- **Your goal**
Give back exactly the lines of the data below, starting with the line that has "IHC photomicrograph of" and going on through the line that has "cancer (lobular carcinoma)".

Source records
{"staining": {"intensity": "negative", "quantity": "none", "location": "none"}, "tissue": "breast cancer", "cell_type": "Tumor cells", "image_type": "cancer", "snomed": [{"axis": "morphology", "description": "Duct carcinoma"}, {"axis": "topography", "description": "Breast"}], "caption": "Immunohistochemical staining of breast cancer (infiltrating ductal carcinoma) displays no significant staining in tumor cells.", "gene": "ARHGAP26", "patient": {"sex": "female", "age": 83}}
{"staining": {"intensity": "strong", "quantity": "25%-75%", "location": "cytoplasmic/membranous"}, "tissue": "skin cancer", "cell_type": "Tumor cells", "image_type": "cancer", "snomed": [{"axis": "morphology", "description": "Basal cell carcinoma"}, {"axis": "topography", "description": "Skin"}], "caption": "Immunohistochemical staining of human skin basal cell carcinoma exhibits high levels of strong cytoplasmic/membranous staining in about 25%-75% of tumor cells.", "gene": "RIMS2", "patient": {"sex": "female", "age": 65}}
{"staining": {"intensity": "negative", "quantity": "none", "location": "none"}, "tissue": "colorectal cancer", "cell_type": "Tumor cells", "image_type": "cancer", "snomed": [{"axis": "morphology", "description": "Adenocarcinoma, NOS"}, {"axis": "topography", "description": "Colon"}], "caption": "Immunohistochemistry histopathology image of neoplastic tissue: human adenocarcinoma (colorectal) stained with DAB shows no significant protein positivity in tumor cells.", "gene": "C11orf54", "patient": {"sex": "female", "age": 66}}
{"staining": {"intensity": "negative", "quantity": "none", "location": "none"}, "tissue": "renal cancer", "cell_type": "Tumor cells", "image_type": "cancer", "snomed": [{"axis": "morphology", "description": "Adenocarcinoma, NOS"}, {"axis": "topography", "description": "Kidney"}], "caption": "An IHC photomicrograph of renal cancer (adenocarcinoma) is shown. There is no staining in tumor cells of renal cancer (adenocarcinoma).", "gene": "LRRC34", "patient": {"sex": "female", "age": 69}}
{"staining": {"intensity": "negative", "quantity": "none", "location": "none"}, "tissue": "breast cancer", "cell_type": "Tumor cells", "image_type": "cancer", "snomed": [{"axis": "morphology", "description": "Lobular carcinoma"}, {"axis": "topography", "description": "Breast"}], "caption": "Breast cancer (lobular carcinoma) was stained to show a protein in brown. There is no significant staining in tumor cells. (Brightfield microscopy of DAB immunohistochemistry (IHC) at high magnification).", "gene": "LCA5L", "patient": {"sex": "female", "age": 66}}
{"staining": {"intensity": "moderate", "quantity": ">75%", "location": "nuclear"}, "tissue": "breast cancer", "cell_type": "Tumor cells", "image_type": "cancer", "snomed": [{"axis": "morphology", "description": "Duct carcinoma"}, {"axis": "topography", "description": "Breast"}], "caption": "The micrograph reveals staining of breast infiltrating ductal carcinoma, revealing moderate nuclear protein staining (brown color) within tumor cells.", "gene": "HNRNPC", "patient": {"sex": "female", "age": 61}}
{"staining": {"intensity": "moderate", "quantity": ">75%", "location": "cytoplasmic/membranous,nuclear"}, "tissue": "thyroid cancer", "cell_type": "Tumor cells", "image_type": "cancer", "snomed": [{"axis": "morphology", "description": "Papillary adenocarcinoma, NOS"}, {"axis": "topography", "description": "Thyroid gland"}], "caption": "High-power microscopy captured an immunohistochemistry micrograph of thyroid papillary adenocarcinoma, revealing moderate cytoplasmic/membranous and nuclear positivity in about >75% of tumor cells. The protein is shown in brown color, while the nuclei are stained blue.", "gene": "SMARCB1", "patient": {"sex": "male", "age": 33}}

- **Response to this exercise**
{"staining": {"intensity": "negative", "quantity": "none", "location": "none"}, "tissue": "renal cancer", "cell_type": "Tumor cells", "image_type": "cancer", "snomed": [{"axis": "morphology", "description": "Adenocarcinoma, NOS"}, {"axis": "topography", "description": "Kidney"}], "caption": "An IHC photomicrograph of renal cancer (adenocarcinoma) is shown. There is no staining in tumor cells of renal cancer (adenocarcinoma).", "gene": "LRRC34", "patient": {"sex": "female", "age": 69}}
{"staining": {"intensity": "negative", "quantity": "none", "location": "none"}, "tissue": "breast cancer", "cell_type": "Tumor cells", "image_type": "cancer", "snomed": [{"axis": "morphology", "description": "Lobular carcinoma"}, {"axis": "topography", "description": "Breast"}], "caption": "Breast cancer (lobular carcinoma) was stained to show a protein in brown. There is no significant staining in tumor cells. (Brightfield microscopy of DAB immunohistochemistry (IHC) at high magnification).", "gene": "LCA5L", "patient": {"sex": "female", "age": 66}}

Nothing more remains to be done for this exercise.